The lawsuit sets forth thirteen separate bases on which the law is challenged. Several of the
causes of action are, in fact, based on the Board’s failure to follow required legal procedures in passing the
law. Opponents of the lawsuit seem to be of the opinion that these challenges are less meaningful than
those that question the substance of the analysis that provides the alleged “overarching rationale” for the
law. However, the ubiquitous existence of codes of legal procedure in both federal and state law belie
such an argument, and I personally know of no attorney who would fail to put forth a potentially winning
procedural argument in a case due to its lack of “substance.” Moreover, it is insulting to the citizens of
Croton for our public officials or their surrogates to even suggest that the Board’s multiple violations of
procedural law is insignificant or in any way excusable.

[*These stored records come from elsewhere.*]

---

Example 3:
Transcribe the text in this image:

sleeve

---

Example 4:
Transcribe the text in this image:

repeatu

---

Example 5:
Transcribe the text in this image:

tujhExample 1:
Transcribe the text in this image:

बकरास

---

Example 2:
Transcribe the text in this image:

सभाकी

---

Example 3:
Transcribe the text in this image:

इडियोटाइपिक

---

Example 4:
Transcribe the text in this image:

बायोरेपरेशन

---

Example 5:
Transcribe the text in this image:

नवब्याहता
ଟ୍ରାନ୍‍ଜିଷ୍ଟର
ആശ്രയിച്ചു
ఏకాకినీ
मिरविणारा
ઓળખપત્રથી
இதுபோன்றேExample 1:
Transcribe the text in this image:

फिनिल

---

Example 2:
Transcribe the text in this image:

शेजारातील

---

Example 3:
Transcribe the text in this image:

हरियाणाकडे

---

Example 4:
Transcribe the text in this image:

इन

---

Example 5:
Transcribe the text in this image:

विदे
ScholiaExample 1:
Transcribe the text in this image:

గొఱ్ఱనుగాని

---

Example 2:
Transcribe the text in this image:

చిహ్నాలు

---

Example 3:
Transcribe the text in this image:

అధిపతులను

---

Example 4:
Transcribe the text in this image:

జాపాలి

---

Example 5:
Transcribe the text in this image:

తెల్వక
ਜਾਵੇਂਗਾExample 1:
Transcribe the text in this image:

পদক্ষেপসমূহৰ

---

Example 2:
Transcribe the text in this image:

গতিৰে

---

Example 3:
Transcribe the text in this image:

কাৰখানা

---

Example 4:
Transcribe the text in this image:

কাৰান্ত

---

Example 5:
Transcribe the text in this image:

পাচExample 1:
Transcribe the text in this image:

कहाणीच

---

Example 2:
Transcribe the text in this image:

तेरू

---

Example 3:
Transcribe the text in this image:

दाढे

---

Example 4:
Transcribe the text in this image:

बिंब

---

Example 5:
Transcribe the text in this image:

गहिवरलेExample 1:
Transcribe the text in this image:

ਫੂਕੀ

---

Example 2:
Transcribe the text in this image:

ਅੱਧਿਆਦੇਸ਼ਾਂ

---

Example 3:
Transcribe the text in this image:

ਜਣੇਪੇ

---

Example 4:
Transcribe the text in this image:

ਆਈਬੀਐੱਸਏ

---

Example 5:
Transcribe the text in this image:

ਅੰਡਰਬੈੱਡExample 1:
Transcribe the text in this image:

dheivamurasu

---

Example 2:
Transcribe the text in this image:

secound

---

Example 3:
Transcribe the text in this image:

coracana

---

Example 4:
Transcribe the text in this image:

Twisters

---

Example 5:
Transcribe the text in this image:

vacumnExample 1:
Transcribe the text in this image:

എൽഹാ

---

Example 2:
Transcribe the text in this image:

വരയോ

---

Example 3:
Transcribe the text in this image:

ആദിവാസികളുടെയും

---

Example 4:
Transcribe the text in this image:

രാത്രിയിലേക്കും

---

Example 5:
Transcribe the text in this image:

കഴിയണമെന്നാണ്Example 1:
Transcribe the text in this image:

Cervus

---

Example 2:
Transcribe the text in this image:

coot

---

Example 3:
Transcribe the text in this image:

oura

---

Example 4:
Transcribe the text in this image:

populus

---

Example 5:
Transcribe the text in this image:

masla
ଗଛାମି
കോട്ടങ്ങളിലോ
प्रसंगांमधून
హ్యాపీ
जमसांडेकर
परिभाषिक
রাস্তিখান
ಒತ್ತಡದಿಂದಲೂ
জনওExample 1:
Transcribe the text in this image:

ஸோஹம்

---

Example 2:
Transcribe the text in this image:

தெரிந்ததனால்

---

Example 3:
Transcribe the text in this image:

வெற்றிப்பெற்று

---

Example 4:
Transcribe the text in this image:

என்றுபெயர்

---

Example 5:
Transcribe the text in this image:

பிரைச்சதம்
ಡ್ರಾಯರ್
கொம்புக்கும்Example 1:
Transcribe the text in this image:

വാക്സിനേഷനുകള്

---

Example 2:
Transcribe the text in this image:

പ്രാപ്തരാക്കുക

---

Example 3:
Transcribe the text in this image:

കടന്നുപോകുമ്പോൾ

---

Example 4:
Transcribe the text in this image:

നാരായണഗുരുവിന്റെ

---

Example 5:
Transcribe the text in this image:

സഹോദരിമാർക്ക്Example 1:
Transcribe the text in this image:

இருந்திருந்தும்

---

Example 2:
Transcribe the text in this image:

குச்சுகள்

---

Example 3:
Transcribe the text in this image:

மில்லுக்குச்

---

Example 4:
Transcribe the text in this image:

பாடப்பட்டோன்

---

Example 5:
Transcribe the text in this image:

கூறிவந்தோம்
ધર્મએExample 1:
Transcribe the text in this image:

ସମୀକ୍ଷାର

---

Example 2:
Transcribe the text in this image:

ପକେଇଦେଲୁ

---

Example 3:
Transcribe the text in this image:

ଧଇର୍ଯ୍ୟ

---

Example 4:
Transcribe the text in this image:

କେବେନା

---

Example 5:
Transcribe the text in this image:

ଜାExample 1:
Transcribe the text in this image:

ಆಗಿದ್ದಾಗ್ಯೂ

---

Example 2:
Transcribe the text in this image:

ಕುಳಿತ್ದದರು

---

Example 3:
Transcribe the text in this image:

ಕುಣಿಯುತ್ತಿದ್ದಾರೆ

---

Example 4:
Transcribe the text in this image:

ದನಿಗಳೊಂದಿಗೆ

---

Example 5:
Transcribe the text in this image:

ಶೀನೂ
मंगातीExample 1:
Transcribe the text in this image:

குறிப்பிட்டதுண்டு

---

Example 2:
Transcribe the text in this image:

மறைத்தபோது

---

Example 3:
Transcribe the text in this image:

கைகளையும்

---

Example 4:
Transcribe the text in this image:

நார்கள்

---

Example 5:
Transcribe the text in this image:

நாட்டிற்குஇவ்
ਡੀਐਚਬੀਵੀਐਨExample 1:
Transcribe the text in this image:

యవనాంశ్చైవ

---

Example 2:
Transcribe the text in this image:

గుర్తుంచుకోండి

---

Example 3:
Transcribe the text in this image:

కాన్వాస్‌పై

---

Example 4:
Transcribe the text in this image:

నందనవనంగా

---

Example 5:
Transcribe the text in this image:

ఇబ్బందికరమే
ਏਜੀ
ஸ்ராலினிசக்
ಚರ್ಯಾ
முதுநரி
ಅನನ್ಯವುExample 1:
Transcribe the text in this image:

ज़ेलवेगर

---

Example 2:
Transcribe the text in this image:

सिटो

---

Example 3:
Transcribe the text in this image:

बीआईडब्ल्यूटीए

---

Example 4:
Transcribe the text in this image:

What is most astonishing about this criticism, however, is that it is patently false. Several of the
thirteen causes of action asserted in the lawsuit take direct aim at the unfounded assumptions and faulty
conclusions contained in the studies drafted for the Harmon Economic Development Committee and the
Village Board by consultants paid to provide support for the Board’s chosen rezoning scheme. The very
first cause of action asserted by the petitioners accuses the Board of having conducted an insufficient
review, and of having failed to take the required “hard look” at the potential environmental impacts that
passage of the law would have. Another cause of action charges that the Village Board failed to identify
potential impacts of the new law, in such areas as land use, zoning, aesthetic resources, parking, traffic,
community character, school enrollment, infrastructure support and safety. Yet another cause of action
charges that the substance of the new law stands in direct contradiction to several provisions of Croton’s
Comprehensive Plan. This cause of action charges that the new law “facilitates and incentivizes
development of buildings in excess of the scale contemplated in the comprehensive plan, permits
residential use in substantially greater proportion to commercial use in a commercial district than
contemplated in the comprehensive plan, fails to preserve the small scale and historic character of the
Harmon Gateway District as contemplated in the comprehensive plan, fails to consider the preservation of
historic resources as contemplated in the comprehensive plan, and fails to preserve scenic views that are
highly valued in the comprehensive plan.” These causes of action most certainly offer rather pointed
criticism of the substance of the Harmon area rezoning law that was enacted. The Village’s response to
this lawsuit - which is due this week - will require a substantive defense of its actions. I, for one, wonder
what the Board will have to say in its own defense.